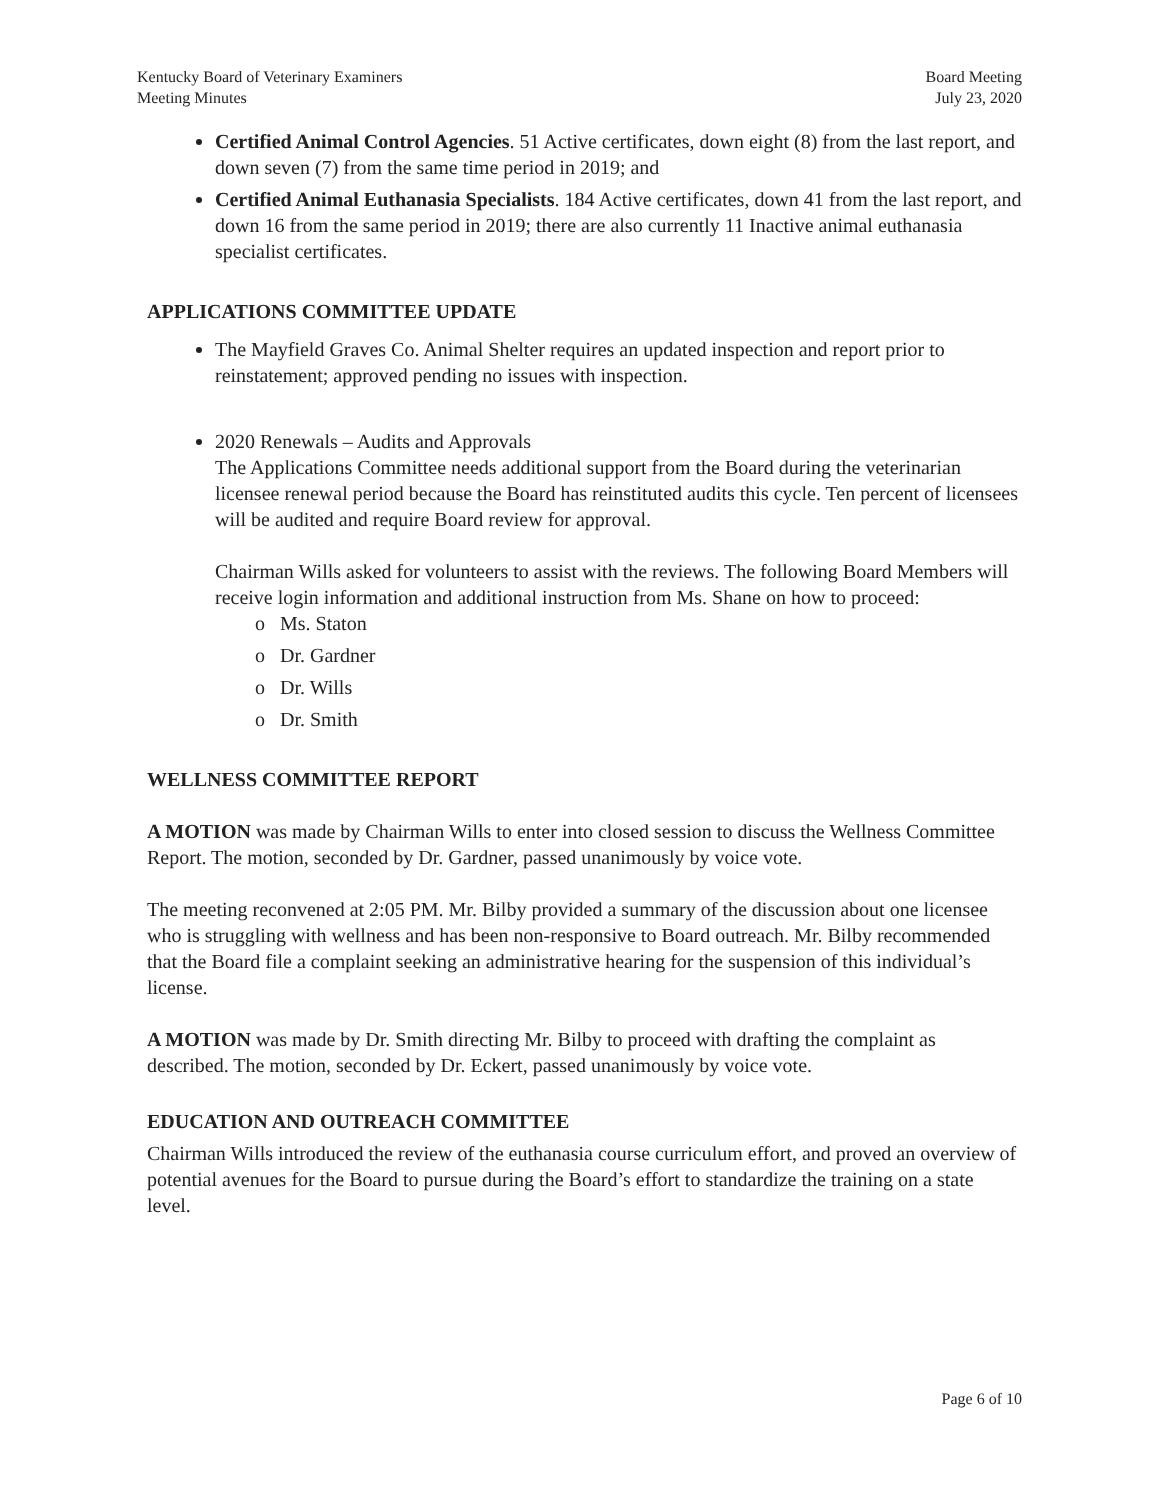Kentucky Board of Veterinary Examiners
Meeting Minutes
Board Meeting
July 23, 2020
Certified Animal Control Agencies. 51 Active certificates, down eight (8) from the last report, and down seven (7) from the same time period in 2019; and
Certified Animal Euthanasia Specialists. 184 Active certificates, down 41 from the last report, and down 16 from the same period in 2019; there are also currently 11 Inactive animal euthanasia specialist certificates.
APPLICATIONS COMMITTEE UPDATE
The Mayfield Graves Co. Animal Shelter requires an updated inspection and report prior to reinstatement; approved pending no issues with inspection.
2020 Renewals – Audits and Approvals
The Applications Committee needs additional support from the Board during the veterinarian licensee renewal period because the Board has reinstituted audits this cycle. Ten percent of licensees will be audited and require Board review for approval.
Chairman Wills asked for volunteers to assist with the reviews. The following Board Members will receive login information and additional instruction from Ms. Shane on how to proceed:
o Ms. Staton
o Dr. Gardner
o Dr. Wills
o Dr. Smith
WELLNESS COMMITTEE REPORT
A MOTION was made by Chairman Wills to enter into closed session to discuss the Wellness Committee Report. The motion, seconded by Dr. Gardner, passed unanimously by voice vote.
The meeting reconvened at 2:05 PM. Mr. Bilby provided a summary of the discussion about one licensee who is struggling with wellness and has been non-responsive to Board outreach. Mr. Bilby recommended that the Board file a complaint seeking an administrative hearing for the suspension of this individual’s license.
A MOTION was made by Dr. Smith directing Mr. Bilby to proceed with drafting the complaint as described. The motion, seconded by Dr. Eckert, passed unanimously by voice vote.
EDUCATION AND OUTREACH COMMITTEE
Chairman Wills introduced the review of the euthanasia course curriculum effort, and proved an overview of potential avenues for the Board to pursue during the Board’s effort to standardize the training on a state level.
Page 6 of 10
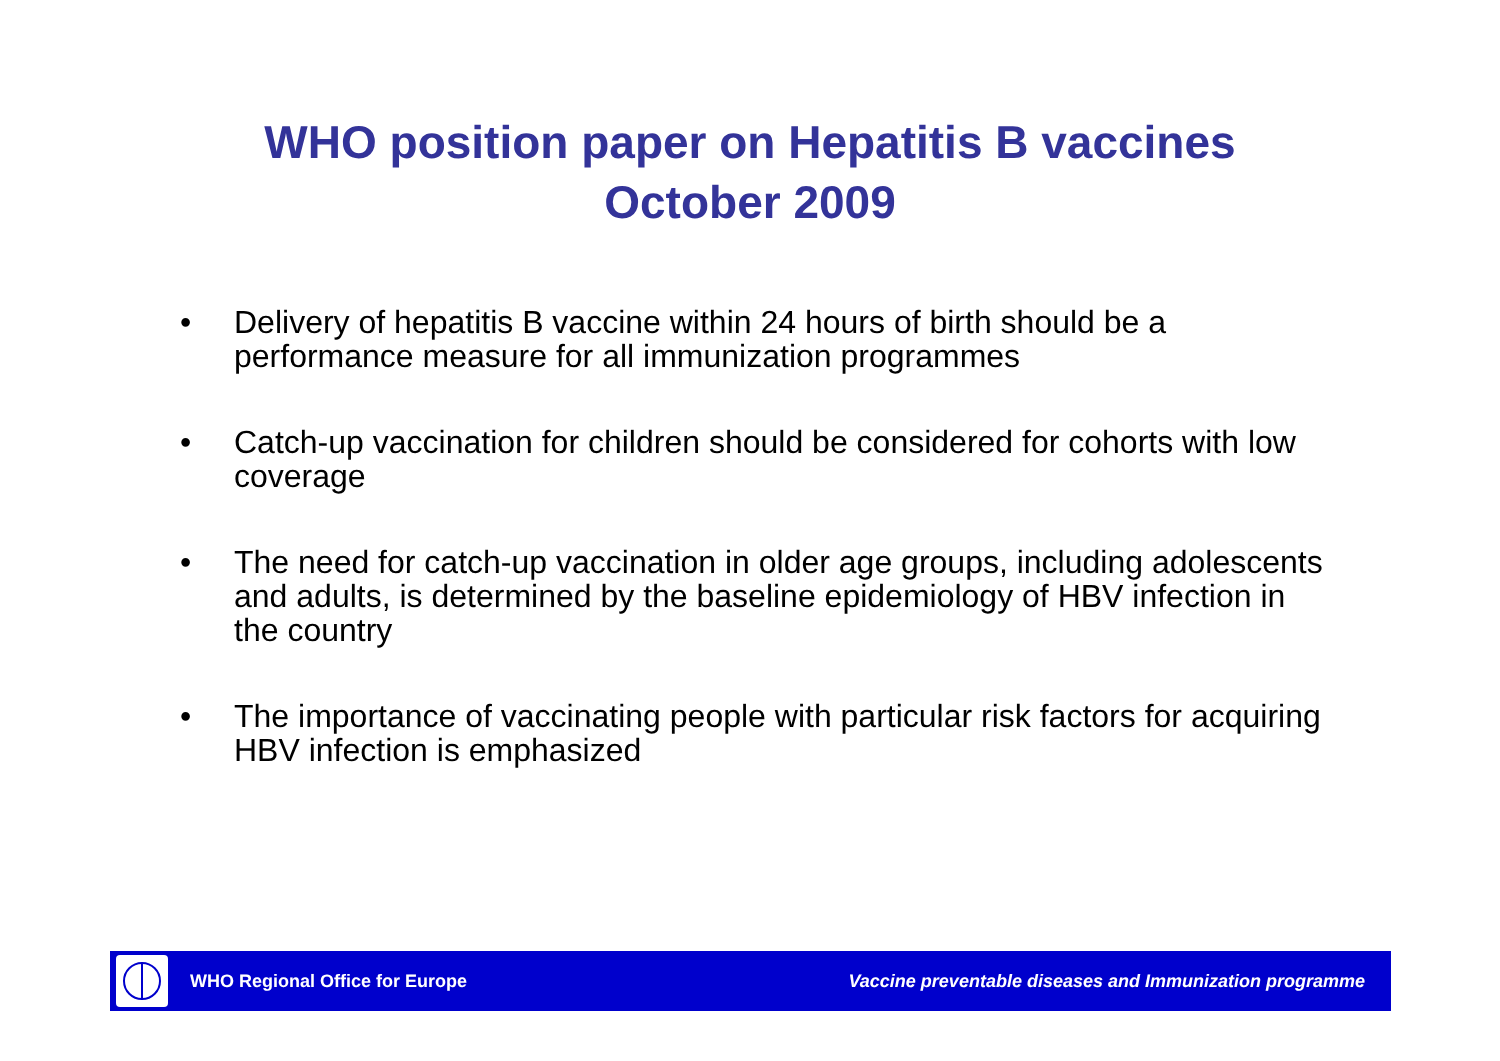WHO position paper on Hepatitis B vaccines
October 2009
• Delivery of hepatitis B vaccine within 24 hours of birth should be a performance measure for all immunization programmes
• Catch-up vaccination for children should be considered for cohorts with low coverage
• The need for catch-up vaccination in older age groups, including adolescents and adults, is determined by the baseline epidemiology of HBV infection in the country
• The importance of vaccinating people with particular risk factors for acquiring HBV infection is emphasized
WHO Regional Office for Europe
Vaccine preventable diseases and Immunization programme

__________________________________________________

* **Work task**
Nothing but the lines from the one that contains "WHO position paper on Hepatitis B vaccines" through the last line of the material should be written out, exactly. Omit pictures.

* **Solution below**
WHO position paper on Hepatitis B vaccines
October 2009
• Delivery of hepatitis B vaccine within 24 hours of birth should be a performance measure for all immunization programmes
• Catch-up vaccination for children should be considered for cohorts with low coverage
• The need for catch-up vaccination in older age groups, including adolescents and adults, is determined by the baseline epidemiology of HBV infection in the country
• The importance of vaccinating people with particular risk factors for acquiring HBV infection is emphasized
WHO Regional Office for Europe
Vaccine preventable diseases and Immunization programme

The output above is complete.